* ENTRIES SUPPLIED
::::::

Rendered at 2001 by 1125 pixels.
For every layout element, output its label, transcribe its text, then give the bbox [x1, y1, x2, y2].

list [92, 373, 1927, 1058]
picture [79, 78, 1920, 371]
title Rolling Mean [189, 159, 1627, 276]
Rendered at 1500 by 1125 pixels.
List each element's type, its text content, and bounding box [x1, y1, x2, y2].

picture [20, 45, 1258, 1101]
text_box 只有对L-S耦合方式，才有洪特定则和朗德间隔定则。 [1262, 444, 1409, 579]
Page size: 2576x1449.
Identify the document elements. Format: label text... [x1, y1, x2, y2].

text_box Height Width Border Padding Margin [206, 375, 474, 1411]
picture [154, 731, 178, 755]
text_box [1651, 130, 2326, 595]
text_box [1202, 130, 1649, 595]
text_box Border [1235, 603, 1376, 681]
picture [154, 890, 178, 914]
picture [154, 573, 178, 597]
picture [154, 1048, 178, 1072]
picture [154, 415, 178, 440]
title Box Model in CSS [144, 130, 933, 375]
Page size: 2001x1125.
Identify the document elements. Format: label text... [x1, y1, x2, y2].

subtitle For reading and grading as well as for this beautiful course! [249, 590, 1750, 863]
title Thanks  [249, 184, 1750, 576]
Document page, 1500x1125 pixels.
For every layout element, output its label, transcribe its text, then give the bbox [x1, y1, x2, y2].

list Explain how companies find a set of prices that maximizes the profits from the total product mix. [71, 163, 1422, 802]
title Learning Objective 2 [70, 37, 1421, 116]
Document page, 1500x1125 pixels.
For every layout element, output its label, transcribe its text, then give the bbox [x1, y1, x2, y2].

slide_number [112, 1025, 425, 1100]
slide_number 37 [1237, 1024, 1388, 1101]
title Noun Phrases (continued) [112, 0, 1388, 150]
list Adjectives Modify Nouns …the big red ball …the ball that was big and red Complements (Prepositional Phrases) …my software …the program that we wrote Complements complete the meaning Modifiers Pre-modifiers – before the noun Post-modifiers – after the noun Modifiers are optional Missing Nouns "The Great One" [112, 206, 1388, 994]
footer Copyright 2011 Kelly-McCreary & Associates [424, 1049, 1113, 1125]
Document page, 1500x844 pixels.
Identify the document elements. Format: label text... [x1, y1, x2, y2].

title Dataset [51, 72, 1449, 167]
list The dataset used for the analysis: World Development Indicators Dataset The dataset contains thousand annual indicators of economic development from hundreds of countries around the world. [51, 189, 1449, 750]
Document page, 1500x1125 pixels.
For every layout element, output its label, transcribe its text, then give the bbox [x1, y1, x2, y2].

::::::

* EXERCISE AIM
Retype the records above in full. Every word should match.

* SOLUTION
Rendered at 2001 by 1125 pixels.
For every layout element, output its label, transcribe its text, then give the bbox [x1, y1, x2, y2].

list [92, 373, 1927, 1058]
picture [79, 78, 1920, 371]
title Rolling Mean [189, 159, 1627, 276]
Rendered at 1500 by 1125 pixels.
List each element's type, its text content, and bounding box [x1, y1, x2, y2].

picture [20, 45, 1258, 1101]
text_box 只有对L-S耦合方式，才有洪特定则和朗德间隔定则。 [1262, 444, 1409, 579]
Page size: 2576x1449.
Identify the document elements. Format: label text... [x1, y1, x2, y2].

text_box Height Width Border Padding Margin [206, 375, 474, 1411]
picture [154, 731, 178, 755]
text_box [1651, 130, 2326, 595]
text_box [1202, 130, 1649, 595]
text_box Border [1235, 603, 1376, 681]
picture [154, 890, 178, 914]
picture [154, 573, 178, 597]
picture [154, 1048, 178, 1072]
picture [154, 415, 178, 440]
title Box Model in CSS [144, 130, 933, 375]
Page size: 2001x1125.
Identify the document elements. Format: label text... [x1, y1, x2, y2].

subtitle For reading and grading as well as for this beautiful course! [249, 590, 1750, 863]
title Thanks  [249, 184, 1750, 576]
Document page, 1500x1125 pixels.
For every layout element, output its label, transcribe its text, then give the bbox [x1, y1, x2, y2].

list Explain how companies find a set of prices that maximizes the profits from the total product mix. [71, 163, 1422, 802]
title Learning Objective 2 [70, 37, 1421, 116]
Document page, 1500x1125 pixels.
For every layout element, output its label, transcribe its text, then give the bbox [x1, y1, x2, y2].

slide_number [112, 1025, 425, 1100]
slide_number 37 [1237, 1024, 1388, 1101]
title Noun Phrases (continued) [112, 0, 1388, 150]
list Adjectives Modify Nouns …the big red ball …the ball that was big and red Complements (Prepositional Phrases) …my software …the program that we wrote Complements complete the meaning Modifiers Pre-modifiers – before the noun Post-modifiers – after the noun Modifiers are optional Missing Nouns "The Great One" [112, 206, 1388, 994]
footer Copyright 2011 Kelly-McCreary & Associates [424, 1049, 1113, 1125]
Document page, 1500x844 pixels.
Identify the document elements. Format: label text... [x1, y1, x2, y2].

title Dataset [51, 72, 1449, 167]
list The dataset used for the analysis: World Development Indicators Dataset The dataset contains thousand annual indicators of economic development from hundreds of countries around the world. [51, 189, 1449, 750]
Document page, 1500x1125 pixels.
For every layout element, output its label, transcribe its text, then give the bbox [x1, y1, x2, y2].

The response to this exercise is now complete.